ASSIGNED TASK — Beginning with the line containing "ring mcp: (177, 177)", give every line again exactly as it is, ending with the last line of the entries.

DATASET EXTRACT —
------------------------
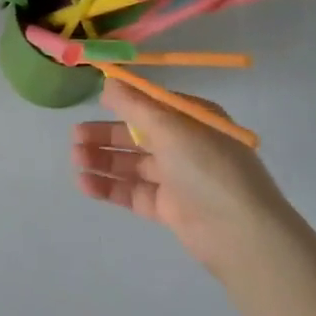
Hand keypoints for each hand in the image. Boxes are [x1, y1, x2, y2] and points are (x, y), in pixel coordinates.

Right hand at [73, 79, 297, 279]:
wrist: (241, 234)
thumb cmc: (207, 167)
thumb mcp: (169, 126)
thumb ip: (134, 104)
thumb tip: (108, 81)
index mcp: (192, 118)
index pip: (151, 102)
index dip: (123, 101)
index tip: (94, 100)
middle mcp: (185, 144)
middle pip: (138, 133)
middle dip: (106, 133)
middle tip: (74, 136)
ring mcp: (177, 177)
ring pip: (133, 163)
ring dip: (104, 159)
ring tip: (75, 158)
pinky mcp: (169, 208)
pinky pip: (134, 191)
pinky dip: (110, 186)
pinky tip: (85, 184)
------------------------
EXERCISE SOLUTION —
ring mcp: (177, 177)
ring pip: (133, 163)
ring dip: (104, 159)
ring tip: (75, 158)
pinky mcp: (169, 208)
pinky pip: (134, 191)
pinky dip: (110, 186)
pinky tip: (85, 184)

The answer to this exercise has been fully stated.